10. Looking Glass Falls, Pisgah National Forest
One of the most popular waterfalls in North Carolina, Looking Glass Falls is beautiful during the spring and summer but derives its name from the mirror-like frozen waters that accumulate during the winter.
9. Mingo Falls, Cherokee Indian Reservation
With the cool morning fog and the 161-step ascent to the stop of Mingo Falls, you may find yourself wondering if you are in fact walking the stairway to heaven.
8. Dry Falls, Nantahala National Forest
Dry Falls offers a unique experience to its visitors with a walking path located directly behind the water.

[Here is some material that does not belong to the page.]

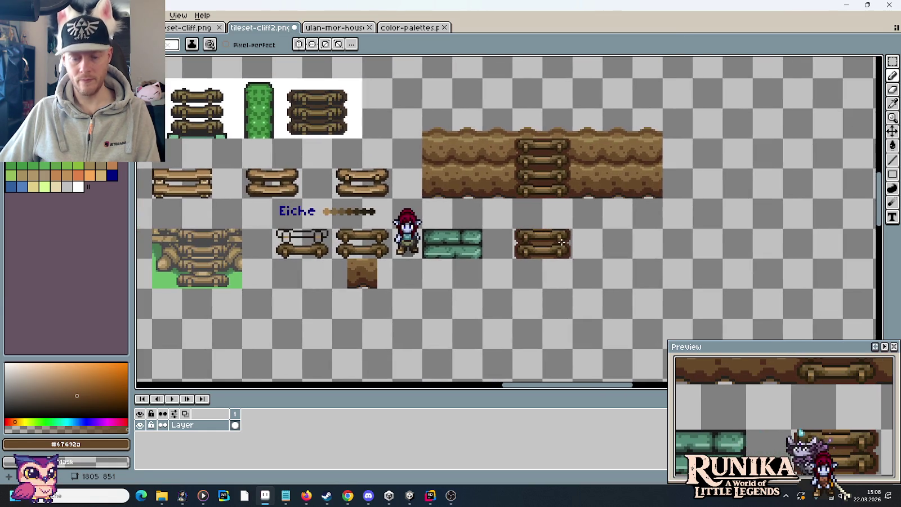
Move the one-tile column at the cliff's right end up off the strip
key("m")
left_click_drag(649, 189, 645, 130)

The falls got its name based on the idea that you can walk behind the water and stay (pretty) dry.
7. Falls over Dam on Reems Creek, Weaverville
Although one of the smaller waterfalls on the list at only 15-feet-tall, the Falls over Dam on Reems Creek paints a beautifully rustic picture flowing over an old stone dam and beside an aged water wheel.
6. White Owl Falls, Jocassee Gorge
White Owl Falls may appear small in size but is large in personality. This easy to miss beauty, located near Franklin, is best seen from across the river creating the perfect photo opportunity.
5. High Shoals Falls, South Mountains State Park
Take in the beautiful rushing waters of the Jacob’s Fork River while hiking towards the top of High Shoals Falls where you can then see the 80-foot drop to the pool below.
4. Cullasaja Falls, Nantahala National Forest
Although located in a dangerous area, Cullasaja falls never fails to impress with its luscious greenery and streaming water. While visiting the falls, keep an eye out for local adventurers rappelling around the waters.
3. Whitewater Falls, Jocassee Gorge
Said to be the highest waterfall east of the Mississippi River, Whitewater Falls’ dramatic presentation is sure to impress visitors.
2. Upper Catawba Fall, Pisgah National Forest
The hike up to the Upper Falls of the Catawaba River is difficult, but as you can see, the trek is definitely worth it.
1. Eastatoe Falls, Pisgah National Forest
Although located on private property, the owners of Eastatoe Falls allow visitors to hike and explore around these magnificent falls. Named after a local Cherokee Tribe, Eastatoe Falls is a must-see for any lover of the outdoors.